=== Given text ===
============
[comp.lang.c] whats wrong with this lex grammer?

820785gm@aucs.UUCP (09/21/87)

       Well, I wasn't sure where to post this, but I'm sure someone on
this group will know the answer. My question refers to  the regular
grammer of lex. For recognizing comments (ie (*...*) ) I have this
horrible long statement  that works. However, I have a much nicer one
that I don't uunderstand why it doesn't work.(Nobody here can seem to tell
me why either). Here is  the short lex program:


%%
"(*"([^*]|("*"/[^)]))*"*)"     printf("&%s&\n", yytext);


  but it doesn't work.  Would somebody mind explaining why ?

The part that really confuses me is shown in this run :


(*andrew*) macleod (*was*) here
&(*andrew*&
) macleod &(*was*&
) here


(**)kk
&(**&             it  recognizes the grammer here, but it doesn't
)kk               accept the last ')'.


(****)             Anyway, can anybody help me. I'm sure it  must be simple.
&(****&
)

(***)
*)                 Oh yeah, its under 4.3BSD.
&(***)
*&
)

                          Thanks a lot,       ANDROID.

rsalz@bbn.com (Richard Salz) (09/22/87)

In comp.lang.c (<443@aucs.UUCP>), 820785gm@aucs.UUCP (ANDREW MACLEOD) writes:
] how do I write a lex regexp that recognizes comments (* .... *) ?

You're probably better off doing what I did.  This is from "real-life"
code:

	/* State of our comment automata. */
	typedef enum {
	    S_STAR, S_NORMAL, S_END
	} STATE;

	"/*"	        {
			    /* Comment. */
			    register STATE	 S;

			    for (S = S_NORMAL; S != S_END; )
				switch (input()) {
				    case '\0':
					S = S_END;
					break;
				    case '*':
					S = S_STAR;
					break;
				    case '/':
					if (S == S_STAR) {
					    S = S_END;
					    break;
					}
					/* FALLTHROUGH */
				    default:
					S = S_NORMAL;
					break;
				}
			}

-- 
For comp.sources.unix stuff, mail to sources@uunet.uu.net.

vern%lbl-helios@LBL-RTSG.ARPA (Vern Paxson) (09/22/87)

Regarding the lex pattern:

	"(*"([^*]|("*"/[^)]))*"*)"     printf("&%s&\n", yytext);
		      ^
		      |

Lex does not handle trailing context properly inside of ()'s.
Essentially you can only have one instance of trailing context in a
pattern, and it splits the pattern into two halves, the
stuff-to-be-matched and the stuff-that-must-follow.  This limitation is
well rooted in the overall DFA approach lex uses for pattern matching,
so don't expect it to go away.  The limitations mentioned by Esmond
Pitt in comp.unix.wizards (that ^ and $ are not matched inside ()'s)
have a similar origin.

		Vern

	Vern Paxson				vern@lbl-csam.arpa
	Real Time Systems			ucbvax!lbl-csam.arpa!vern
	Lawrence Berkeley Laboratory		(415) 486-6411

wsmith@uiucdcsb.cs.uiuc.edu (09/23/87)

This works well:

nostarp		([^*]|\*[^)])
============
=== Extracted information ===
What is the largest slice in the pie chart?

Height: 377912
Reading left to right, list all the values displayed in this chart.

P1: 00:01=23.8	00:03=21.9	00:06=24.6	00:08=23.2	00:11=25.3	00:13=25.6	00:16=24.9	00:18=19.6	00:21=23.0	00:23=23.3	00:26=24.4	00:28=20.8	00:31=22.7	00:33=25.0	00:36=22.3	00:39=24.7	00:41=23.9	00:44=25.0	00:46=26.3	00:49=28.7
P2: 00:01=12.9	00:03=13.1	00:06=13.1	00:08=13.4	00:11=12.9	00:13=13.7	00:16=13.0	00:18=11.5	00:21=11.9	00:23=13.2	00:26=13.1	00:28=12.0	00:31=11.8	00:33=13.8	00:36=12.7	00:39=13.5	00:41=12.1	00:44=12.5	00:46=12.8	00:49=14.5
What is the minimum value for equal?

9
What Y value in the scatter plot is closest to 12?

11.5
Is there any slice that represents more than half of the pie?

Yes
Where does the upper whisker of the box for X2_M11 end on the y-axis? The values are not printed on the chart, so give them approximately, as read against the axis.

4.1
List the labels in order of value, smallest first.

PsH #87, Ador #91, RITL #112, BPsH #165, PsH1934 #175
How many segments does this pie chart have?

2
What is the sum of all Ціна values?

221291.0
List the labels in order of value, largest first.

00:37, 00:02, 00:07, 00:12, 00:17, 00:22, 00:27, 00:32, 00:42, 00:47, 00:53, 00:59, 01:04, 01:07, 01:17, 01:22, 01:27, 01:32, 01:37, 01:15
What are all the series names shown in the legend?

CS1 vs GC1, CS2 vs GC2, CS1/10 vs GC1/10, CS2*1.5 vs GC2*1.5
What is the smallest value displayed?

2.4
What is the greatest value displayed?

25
============
=== Job 1 ===
In the lex comment thread, rewrite the passage starting at "have a similar" and ending at "wsmith@uiucdcsb.cs.uiuc.edu (09/23/87)", putting "source" in place of "origin".
=== Job 2 ===
In the lex comment thread, what reason is given for the failure of the short pattern containing "*"/[^)] inside parentheses, and why should that limitation not be expected to go away? Reply in one to three sentences.

=== Expected output 1 ===
have a similar source.

		Vern

	Vern Paxson				vern@lbl-csam.arpa
	Real Time Systems			ucbvax!lbl-csam.arpa!vern
	Lawrence Berkeley Laboratory		(415) 486-6411

wsmith@uiucdcsb.cs.uiuc.edu (09/23/87)

=== Expected output 2 ===
Lex does not handle trailing context properly inside parentheses. A pattern can contain only one instance of trailing context, which splits it into the stuff to be matched and the stuff that must follow. The limitation is rooted in the DFA approach lex uses for pattern matching, so it is not expected to go away.